"Yes, it's I," said Mr. Allen in a quiet, grim voice. "Suppose you remove your mask and give me the equal pleasure of seeing whom I'm meeting."

There was no disobeying, with a revolver's muzzle staring coldly at him. David drew the handkerchief down and let it fall about his neck.

Mr. Allen gazed a moment at David's face, thin, haggard, yet rare in its fineness. "H'm. A new variety." His gaze shifted till its edge took in the telephone on the table, and there it rested reflectively. Then he remarked, as though completing his thought aloud, "I guess it will be safer for you to do the telephoning. Will you please call up Central and ask her to give you Police Headquarters?"

Wild, contrary impulses tugged at David, but man's primal instinct, self-preservation, controlled him the first moment.

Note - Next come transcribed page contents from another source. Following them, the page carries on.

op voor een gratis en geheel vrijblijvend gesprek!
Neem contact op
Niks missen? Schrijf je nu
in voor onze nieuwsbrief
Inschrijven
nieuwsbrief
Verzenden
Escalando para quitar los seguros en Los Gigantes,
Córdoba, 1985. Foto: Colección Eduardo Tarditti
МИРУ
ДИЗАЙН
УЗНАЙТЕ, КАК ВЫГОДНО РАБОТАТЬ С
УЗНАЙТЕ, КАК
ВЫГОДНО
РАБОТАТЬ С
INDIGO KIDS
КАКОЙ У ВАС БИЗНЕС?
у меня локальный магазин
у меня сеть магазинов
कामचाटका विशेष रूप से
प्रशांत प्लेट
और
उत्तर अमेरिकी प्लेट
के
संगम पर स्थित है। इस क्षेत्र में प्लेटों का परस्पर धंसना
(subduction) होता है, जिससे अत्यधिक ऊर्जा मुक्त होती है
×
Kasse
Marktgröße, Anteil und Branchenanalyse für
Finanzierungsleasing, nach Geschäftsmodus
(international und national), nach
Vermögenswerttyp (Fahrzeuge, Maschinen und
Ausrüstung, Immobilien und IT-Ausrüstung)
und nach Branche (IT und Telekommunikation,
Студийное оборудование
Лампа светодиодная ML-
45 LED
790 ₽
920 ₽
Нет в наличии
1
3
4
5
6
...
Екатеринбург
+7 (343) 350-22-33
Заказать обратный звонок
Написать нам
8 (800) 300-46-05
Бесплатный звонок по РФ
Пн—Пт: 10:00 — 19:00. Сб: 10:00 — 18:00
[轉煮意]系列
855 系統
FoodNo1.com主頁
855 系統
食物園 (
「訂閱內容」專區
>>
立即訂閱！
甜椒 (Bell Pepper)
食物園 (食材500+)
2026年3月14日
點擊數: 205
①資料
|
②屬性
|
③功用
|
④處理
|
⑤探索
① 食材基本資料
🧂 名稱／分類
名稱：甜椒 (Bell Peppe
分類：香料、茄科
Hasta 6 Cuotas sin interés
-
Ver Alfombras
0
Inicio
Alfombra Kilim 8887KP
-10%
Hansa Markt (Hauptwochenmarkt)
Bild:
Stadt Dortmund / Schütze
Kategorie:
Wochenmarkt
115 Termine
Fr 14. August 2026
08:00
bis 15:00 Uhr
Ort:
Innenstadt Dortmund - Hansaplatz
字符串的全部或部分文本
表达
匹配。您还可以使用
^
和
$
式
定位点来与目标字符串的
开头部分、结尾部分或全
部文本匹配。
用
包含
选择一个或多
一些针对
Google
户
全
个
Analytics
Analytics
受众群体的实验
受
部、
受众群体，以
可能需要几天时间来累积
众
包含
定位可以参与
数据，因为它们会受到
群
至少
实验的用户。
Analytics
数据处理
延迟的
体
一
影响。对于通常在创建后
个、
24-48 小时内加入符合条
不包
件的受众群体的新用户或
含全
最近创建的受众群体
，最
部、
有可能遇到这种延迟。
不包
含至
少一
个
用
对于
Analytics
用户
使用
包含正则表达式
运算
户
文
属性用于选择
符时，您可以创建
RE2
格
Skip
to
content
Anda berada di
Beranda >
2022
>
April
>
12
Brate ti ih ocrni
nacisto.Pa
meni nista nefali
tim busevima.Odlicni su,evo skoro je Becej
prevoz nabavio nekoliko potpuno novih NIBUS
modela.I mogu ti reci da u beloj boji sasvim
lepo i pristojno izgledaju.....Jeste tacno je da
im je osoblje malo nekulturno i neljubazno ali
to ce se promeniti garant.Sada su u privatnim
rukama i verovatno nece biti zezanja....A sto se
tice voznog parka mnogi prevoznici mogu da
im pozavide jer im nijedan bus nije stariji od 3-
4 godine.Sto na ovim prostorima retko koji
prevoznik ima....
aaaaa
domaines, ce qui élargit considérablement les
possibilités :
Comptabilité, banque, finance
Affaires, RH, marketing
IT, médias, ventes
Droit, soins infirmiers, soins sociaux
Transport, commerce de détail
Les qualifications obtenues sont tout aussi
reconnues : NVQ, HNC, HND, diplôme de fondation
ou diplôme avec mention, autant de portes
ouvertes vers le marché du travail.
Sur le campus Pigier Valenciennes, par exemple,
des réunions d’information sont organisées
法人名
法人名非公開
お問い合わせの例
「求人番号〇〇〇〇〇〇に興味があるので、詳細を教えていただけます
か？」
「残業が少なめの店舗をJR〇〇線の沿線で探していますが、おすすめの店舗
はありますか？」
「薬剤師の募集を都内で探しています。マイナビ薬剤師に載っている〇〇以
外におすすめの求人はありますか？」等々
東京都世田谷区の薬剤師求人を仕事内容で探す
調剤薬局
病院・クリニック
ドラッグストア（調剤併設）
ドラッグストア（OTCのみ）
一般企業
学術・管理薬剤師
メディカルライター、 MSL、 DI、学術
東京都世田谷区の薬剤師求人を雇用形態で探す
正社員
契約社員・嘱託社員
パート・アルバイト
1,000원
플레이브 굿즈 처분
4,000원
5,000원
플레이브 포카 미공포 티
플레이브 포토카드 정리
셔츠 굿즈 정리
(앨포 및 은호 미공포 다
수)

"I have been near starvation," he said, forcing his words to calmness. "I came here to steal—yes; but when I tried to steal, I could not. I—I did not steal!"

His plea snapped off harshly. The world had driven him here, and with a rush he realised the world would not forgive him for being here. Bitterness swept into him in a great wave, and the recklessness that feels that all is lost. Besides, he could not ask mercy of Helen Chambers's lover.

Mr. Allen gave an ironic laugh. "I've been hearing that sort of story for fifteen years. There never was a guilty man.—Call up Central."

The natural animal hatred of a rival flared up. David looked Mr. Allen defiantly in the face. "If you want Central, call her yourself!" he said slowly.

Mr. Allen was surprised, but his surprise passed immediately under his control. "Of course you are aware," he said quietly, "that you have the choice between calling up and being shot."

"And you are aware," David returned, "that you have the choice between calling up and shooting."